A complete, exact copy of the records is needed here.

**Dataset extract**

+ + +

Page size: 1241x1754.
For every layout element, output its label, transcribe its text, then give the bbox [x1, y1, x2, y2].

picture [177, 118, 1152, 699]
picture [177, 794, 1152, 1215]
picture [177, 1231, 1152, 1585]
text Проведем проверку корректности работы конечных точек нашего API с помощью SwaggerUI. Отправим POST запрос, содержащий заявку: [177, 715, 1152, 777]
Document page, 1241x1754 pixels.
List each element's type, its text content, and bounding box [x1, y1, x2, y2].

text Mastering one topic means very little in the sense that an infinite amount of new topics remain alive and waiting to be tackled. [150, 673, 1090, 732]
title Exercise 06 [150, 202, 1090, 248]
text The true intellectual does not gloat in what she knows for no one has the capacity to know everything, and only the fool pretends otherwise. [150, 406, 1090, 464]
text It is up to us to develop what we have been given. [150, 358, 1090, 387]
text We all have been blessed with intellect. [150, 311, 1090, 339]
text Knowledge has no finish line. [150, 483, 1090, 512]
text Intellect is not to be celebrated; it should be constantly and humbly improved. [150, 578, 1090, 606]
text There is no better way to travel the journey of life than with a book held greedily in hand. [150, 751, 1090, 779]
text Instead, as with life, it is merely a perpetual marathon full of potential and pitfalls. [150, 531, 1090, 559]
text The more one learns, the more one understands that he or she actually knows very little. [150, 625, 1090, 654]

+ + +

**Task answer**
Page size: 1241x1754.
For every layout element, output its label, transcribe its text, then give the bbox [x1, y1, x2, y2].

picture [177, 118, 1152, 699]
picture [177, 794, 1152, 1215]
picture [177, 1231, 1152, 1585]
text Проведем проверку корректности работы конечных точек нашего API с помощью SwaggerUI. Отправим POST запрос, содержащий заявку: [177, 715, 1152, 777]
Document page, 1241x1754 pixels.
List each element's type, its text content, and bounding box [x1, y1, x2, y2].

text Mastering one topic means very little in the sense that an infinite amount of new topics remain alive and waiting to be tackled. [150, 673, 1090, 732]
title Exercise 06 [150, 202, 1090, 248]
text The true intellectual does not gloat in what she knows for no one has the capacity to know everything, and only the fool pretends otherwise. [150, 406, 1090, 464]
text It is up to us to develop what we have been given. [150, 358, 1090, 387]
text We all have been blessed with intellect. [150, 311, 1090, 339]
text Knowledge has no finish line. [150, 483, 1090, 512]
text Intellect is not to be celebrated; it should be constantly and humbly improved. [150, 578, 1090, 606]
text There is no better way to travel the journey of life than with a book held greedily in hand. [150, 751, 1090, 779]
text Instead, as with life, it is merely a perpetual marathon full of potential and pitfalls. [150, 531, 1090, 559]
text The more one learns, the more one understands that he or she actually knows very little. [150, 625, 1090, 654]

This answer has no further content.